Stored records
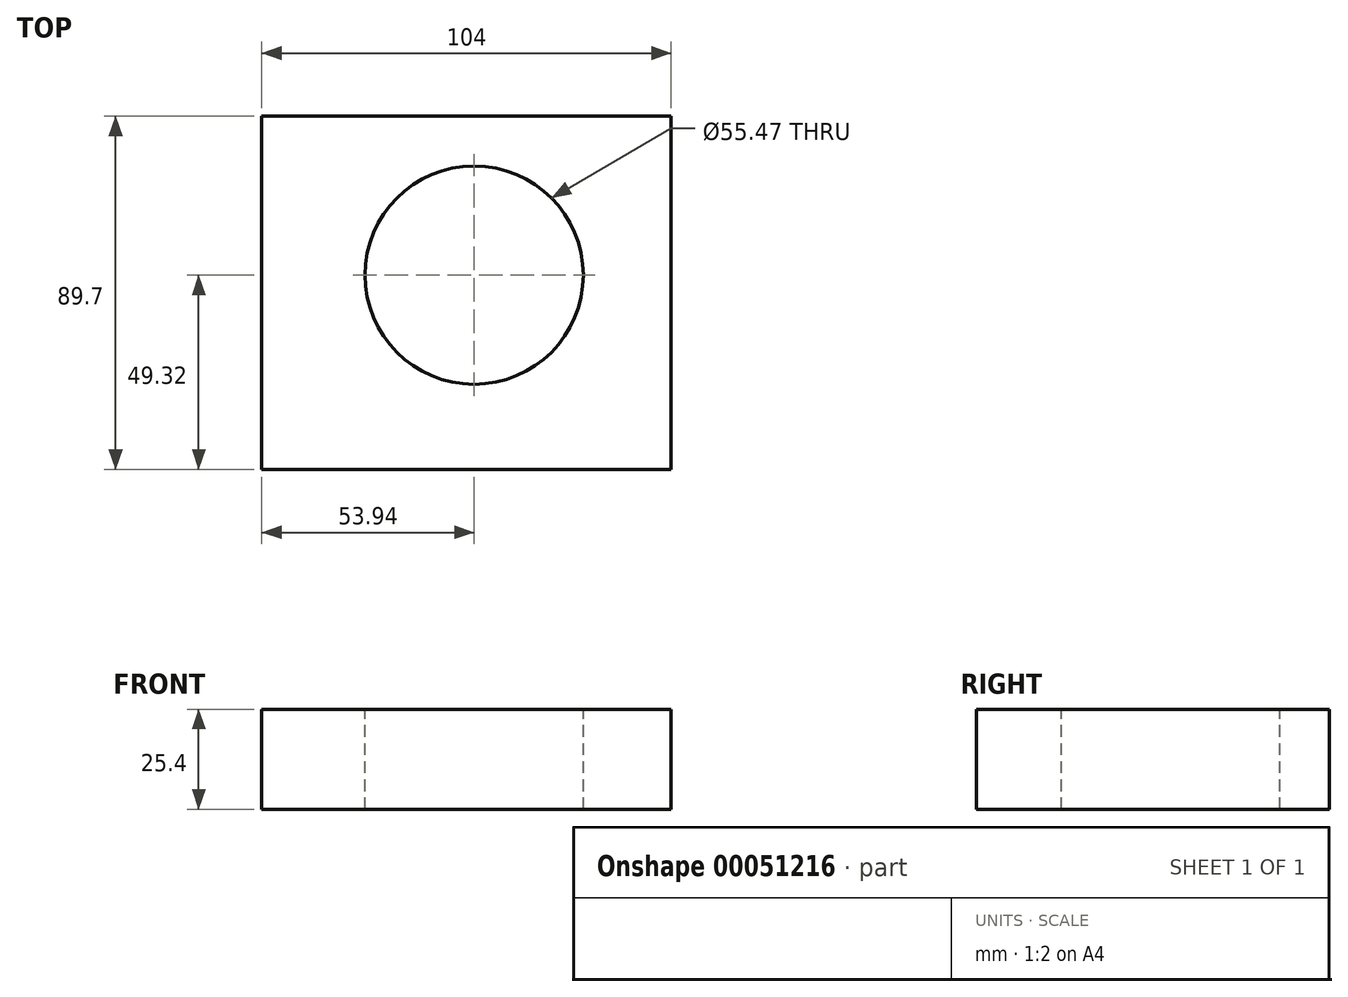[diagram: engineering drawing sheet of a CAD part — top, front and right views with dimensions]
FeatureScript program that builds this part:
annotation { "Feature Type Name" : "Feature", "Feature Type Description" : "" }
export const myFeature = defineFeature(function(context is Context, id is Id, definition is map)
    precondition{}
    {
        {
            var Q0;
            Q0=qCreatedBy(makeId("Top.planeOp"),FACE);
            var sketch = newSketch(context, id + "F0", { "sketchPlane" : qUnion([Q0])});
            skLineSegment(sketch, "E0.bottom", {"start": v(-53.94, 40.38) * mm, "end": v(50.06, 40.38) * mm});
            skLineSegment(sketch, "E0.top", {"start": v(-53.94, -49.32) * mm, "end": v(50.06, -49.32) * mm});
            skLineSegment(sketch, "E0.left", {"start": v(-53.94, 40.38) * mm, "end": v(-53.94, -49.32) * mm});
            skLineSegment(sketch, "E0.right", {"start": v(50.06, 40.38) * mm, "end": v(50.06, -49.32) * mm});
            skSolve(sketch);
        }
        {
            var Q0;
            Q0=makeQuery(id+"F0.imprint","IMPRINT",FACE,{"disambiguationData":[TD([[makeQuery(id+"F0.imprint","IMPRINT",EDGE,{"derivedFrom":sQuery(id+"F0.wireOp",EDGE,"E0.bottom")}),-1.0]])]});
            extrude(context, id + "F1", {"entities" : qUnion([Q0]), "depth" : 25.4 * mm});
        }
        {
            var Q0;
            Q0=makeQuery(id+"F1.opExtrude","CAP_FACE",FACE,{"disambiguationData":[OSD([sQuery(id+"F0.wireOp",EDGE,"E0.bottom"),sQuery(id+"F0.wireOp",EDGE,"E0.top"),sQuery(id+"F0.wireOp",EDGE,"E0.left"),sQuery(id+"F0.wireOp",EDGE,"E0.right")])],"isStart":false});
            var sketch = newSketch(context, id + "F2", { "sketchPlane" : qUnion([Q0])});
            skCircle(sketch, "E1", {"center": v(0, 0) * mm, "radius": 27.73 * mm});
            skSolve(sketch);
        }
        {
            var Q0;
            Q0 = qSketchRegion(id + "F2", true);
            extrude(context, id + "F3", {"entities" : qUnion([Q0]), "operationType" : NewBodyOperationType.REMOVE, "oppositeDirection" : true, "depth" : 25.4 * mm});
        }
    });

> _DIRECTIONS FOR THIS TASK_: Show each line of the entries above that contains the string "sketchPlane", matching case exactly.

> _RESPONSE TO THIS TASK_:
            var sketch = newSketch(context, id + "F0", { "sketchPlane" : qUnion([Q0])});
            var sketch = newSketch(context, id + "F2", { "sketchPlane" : qUnion([Q0])});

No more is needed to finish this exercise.